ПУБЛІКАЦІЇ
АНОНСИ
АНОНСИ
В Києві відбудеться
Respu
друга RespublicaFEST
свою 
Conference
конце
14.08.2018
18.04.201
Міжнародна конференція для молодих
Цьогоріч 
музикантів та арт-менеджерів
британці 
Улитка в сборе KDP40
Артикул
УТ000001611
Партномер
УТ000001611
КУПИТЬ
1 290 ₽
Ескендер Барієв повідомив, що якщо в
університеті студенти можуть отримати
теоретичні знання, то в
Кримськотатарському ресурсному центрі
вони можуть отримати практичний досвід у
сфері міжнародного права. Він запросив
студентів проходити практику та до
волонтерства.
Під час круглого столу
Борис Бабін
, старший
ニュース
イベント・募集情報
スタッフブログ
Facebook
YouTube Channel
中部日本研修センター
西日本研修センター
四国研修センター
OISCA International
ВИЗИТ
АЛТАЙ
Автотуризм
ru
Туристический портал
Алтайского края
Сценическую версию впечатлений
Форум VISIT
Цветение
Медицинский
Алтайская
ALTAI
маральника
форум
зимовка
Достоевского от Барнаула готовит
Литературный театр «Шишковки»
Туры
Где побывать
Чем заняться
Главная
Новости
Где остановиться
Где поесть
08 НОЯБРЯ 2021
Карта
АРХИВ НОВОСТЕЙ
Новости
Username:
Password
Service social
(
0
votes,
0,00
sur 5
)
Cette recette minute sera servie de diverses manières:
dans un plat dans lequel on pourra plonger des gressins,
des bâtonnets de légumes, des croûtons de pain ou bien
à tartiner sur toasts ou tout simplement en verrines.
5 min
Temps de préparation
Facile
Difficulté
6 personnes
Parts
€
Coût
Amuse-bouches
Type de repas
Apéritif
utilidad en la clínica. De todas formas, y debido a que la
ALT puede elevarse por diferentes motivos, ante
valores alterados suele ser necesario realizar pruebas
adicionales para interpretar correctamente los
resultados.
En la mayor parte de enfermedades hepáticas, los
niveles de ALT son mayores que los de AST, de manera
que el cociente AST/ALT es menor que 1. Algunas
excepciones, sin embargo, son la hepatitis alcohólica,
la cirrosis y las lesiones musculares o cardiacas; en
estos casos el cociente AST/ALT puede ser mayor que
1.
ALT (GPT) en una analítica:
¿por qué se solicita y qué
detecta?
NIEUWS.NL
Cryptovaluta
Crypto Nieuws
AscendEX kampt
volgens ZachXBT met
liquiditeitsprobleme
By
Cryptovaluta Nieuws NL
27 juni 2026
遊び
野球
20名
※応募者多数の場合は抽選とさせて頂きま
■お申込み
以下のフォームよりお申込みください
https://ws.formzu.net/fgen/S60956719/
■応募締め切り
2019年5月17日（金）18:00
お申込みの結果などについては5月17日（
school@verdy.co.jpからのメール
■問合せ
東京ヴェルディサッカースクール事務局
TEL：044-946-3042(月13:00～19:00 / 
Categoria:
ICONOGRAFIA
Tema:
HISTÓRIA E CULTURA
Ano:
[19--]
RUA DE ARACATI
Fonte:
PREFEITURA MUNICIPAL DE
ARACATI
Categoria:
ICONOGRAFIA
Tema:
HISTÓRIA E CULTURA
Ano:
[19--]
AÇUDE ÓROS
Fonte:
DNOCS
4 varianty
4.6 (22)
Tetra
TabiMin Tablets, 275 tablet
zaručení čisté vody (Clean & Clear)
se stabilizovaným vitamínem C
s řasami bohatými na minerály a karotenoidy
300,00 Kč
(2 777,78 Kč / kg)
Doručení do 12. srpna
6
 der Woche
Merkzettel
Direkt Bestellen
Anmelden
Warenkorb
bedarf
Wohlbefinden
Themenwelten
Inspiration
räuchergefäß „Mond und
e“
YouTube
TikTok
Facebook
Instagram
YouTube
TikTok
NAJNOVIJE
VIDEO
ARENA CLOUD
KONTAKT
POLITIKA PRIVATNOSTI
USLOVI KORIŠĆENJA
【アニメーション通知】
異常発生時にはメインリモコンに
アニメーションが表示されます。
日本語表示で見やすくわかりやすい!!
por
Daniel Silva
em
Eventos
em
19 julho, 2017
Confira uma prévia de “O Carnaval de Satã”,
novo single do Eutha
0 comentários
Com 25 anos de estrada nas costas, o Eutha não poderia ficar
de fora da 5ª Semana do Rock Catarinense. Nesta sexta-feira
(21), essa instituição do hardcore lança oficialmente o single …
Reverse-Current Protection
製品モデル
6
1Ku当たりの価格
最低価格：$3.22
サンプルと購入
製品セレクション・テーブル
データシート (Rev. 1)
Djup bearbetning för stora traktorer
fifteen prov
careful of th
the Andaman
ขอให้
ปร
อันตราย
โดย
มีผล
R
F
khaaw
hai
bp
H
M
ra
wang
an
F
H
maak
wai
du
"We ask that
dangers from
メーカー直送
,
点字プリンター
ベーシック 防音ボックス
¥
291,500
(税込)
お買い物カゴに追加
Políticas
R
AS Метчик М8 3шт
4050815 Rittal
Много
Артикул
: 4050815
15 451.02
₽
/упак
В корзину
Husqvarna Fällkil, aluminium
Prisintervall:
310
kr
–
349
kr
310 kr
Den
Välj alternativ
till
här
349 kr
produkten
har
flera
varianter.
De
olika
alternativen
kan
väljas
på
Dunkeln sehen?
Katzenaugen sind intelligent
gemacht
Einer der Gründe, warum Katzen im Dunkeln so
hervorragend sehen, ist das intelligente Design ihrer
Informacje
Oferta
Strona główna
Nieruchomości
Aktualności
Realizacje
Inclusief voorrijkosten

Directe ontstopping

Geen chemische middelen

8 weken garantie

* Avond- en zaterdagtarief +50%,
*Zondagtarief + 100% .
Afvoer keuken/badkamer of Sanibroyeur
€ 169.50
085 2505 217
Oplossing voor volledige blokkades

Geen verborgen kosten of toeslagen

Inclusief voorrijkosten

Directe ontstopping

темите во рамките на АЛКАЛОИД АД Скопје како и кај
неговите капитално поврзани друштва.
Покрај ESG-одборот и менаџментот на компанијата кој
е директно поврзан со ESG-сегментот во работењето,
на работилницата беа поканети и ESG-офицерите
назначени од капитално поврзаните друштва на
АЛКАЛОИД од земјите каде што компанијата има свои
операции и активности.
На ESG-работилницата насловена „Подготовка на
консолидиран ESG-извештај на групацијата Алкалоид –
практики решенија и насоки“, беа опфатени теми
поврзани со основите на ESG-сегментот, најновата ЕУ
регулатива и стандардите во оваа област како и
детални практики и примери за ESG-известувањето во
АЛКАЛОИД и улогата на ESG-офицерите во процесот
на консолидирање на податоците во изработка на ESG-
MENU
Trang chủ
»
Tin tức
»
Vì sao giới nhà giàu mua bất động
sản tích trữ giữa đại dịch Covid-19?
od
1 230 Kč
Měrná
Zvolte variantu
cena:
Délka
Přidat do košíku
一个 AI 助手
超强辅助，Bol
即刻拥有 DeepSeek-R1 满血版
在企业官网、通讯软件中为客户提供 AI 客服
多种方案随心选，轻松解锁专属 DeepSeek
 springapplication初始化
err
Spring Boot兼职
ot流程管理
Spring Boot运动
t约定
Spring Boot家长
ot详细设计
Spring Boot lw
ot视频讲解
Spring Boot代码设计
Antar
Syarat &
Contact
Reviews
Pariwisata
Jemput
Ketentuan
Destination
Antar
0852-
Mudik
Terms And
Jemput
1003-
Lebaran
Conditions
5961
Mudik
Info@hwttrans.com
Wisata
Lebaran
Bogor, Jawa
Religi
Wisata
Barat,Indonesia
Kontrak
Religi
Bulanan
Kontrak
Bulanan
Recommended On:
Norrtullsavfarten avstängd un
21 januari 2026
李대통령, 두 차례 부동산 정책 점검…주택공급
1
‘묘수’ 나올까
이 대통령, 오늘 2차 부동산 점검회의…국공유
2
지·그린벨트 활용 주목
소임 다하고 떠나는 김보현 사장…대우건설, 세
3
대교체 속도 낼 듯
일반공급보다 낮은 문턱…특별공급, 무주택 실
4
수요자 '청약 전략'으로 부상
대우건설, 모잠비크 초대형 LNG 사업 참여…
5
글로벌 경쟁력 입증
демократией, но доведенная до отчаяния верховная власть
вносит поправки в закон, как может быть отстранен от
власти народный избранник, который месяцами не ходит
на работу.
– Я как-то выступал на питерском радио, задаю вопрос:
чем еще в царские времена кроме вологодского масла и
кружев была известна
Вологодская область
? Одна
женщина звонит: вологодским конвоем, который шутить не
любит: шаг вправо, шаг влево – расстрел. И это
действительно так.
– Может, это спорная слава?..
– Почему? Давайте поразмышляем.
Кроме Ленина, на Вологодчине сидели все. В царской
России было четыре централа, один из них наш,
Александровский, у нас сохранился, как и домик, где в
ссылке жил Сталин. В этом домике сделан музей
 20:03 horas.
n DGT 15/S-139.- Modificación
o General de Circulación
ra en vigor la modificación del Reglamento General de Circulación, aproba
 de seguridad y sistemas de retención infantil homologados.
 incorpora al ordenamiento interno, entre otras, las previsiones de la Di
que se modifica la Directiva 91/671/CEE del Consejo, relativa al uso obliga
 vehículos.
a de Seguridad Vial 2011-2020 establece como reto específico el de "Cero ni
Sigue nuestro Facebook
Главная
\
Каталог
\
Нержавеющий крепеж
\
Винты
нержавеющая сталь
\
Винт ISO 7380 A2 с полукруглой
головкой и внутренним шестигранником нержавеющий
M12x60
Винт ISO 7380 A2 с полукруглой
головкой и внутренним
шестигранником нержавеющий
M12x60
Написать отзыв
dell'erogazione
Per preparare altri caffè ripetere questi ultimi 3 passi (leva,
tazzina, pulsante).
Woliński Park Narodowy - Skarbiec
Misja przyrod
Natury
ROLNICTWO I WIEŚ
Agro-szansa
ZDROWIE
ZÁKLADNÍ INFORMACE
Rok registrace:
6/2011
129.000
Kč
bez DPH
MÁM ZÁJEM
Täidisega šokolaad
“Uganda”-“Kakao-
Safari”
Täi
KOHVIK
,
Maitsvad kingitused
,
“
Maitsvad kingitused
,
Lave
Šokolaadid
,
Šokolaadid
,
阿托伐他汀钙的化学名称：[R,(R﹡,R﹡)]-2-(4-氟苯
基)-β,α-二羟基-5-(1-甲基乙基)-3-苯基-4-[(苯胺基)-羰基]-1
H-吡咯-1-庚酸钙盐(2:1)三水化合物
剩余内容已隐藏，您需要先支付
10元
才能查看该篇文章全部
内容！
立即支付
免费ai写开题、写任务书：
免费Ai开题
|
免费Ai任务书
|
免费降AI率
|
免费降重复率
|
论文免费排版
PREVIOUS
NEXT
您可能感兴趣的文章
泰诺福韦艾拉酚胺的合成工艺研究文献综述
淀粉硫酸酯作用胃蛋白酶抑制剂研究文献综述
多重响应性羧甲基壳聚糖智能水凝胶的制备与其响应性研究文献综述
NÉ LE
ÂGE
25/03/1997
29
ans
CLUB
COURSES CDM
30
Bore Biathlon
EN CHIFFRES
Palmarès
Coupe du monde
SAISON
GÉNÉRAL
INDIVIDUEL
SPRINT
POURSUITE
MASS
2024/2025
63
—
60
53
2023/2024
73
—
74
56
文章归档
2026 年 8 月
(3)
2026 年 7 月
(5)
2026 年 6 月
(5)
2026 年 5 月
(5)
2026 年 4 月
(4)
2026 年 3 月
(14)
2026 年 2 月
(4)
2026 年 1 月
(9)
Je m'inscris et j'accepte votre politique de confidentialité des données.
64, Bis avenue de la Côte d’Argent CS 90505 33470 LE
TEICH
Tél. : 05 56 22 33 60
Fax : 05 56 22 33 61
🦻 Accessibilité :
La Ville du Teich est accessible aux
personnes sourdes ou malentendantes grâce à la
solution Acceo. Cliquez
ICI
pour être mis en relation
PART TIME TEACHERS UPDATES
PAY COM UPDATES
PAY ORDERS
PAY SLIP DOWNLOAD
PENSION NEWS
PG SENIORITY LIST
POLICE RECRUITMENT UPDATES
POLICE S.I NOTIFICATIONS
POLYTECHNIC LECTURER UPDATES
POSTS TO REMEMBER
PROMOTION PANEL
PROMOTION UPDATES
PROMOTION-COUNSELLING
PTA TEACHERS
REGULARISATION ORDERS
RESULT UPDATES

+-------+

▶ **Work instructions**:
Some lines above contain the word "головкой". Copy each of them.

▶ **Problem solution**:
головкой и внутренним шестигранником нержавеющий
головкой и внутренним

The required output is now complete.